Baby Jane |
One of my professors noted earlier this semester that one of
the wonders of parenthood is watching your children blossom. She said that if
you allow your kids to chart their own destiny, they can develop themselves
personally and professionally in brilliant ways that you could never have
imagined or planned for them. So, if you force a particular path on them, you
will never experience that kind of surprising wonder for yourself. Psychologist
Lawrence Kohlberg argued the same for children’s intellectual and moral
development:
“If you want your kids
to learn about the physical world, let them play with cups and water; don’t
lecture them about the conservation of volume. And if you want your kids to
learn about the social world, let them play with other kids and resolve
disputes; don’t lecture them about the Ten Commandments. And, for heaven’s
sake, don’t force them to obey God or their teachers or you.
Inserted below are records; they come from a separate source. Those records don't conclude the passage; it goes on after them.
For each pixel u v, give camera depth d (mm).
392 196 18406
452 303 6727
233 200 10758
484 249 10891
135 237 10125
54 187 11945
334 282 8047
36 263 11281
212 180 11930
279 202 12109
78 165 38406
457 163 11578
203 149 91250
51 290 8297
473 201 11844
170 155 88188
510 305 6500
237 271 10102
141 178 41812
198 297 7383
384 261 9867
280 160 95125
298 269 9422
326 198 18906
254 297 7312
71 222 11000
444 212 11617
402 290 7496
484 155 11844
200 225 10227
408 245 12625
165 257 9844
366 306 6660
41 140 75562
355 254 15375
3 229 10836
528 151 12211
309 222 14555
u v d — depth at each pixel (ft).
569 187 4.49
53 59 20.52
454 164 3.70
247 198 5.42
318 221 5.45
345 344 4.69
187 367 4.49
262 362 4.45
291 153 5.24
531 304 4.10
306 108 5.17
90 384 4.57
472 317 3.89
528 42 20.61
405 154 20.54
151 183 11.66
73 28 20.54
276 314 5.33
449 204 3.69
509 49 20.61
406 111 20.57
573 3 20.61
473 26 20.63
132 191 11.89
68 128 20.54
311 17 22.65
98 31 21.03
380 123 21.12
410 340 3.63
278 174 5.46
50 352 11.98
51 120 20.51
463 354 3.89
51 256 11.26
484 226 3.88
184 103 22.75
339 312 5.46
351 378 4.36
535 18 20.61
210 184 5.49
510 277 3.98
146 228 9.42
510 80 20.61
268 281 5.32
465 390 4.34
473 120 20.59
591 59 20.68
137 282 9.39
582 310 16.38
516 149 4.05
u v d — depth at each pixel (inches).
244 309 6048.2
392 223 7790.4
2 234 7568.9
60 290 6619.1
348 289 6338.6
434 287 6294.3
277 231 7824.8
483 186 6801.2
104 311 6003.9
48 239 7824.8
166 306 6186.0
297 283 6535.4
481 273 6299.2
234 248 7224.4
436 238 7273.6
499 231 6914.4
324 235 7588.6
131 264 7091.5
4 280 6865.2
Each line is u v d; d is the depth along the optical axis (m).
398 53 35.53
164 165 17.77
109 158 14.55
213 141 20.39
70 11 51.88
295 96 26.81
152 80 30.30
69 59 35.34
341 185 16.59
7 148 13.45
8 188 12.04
That will only
freeze them at the conventional level [which comprise the fourth and fifth of a
six-stage progression of children’s reasoning about the social world].” (The Righteous Mind by Jonathan Haidt, p. 10).
One would hope that once you have raised a child to a
certain age that you would have faith that all the lessons you, society, and
years of schooling and life experiences have instilled in them will take root,
and that they could theoretically navigate life independently without requiring
too much intervention unless, of course, there is a real threat of imminent
harm or danger.
If only that were the case for me.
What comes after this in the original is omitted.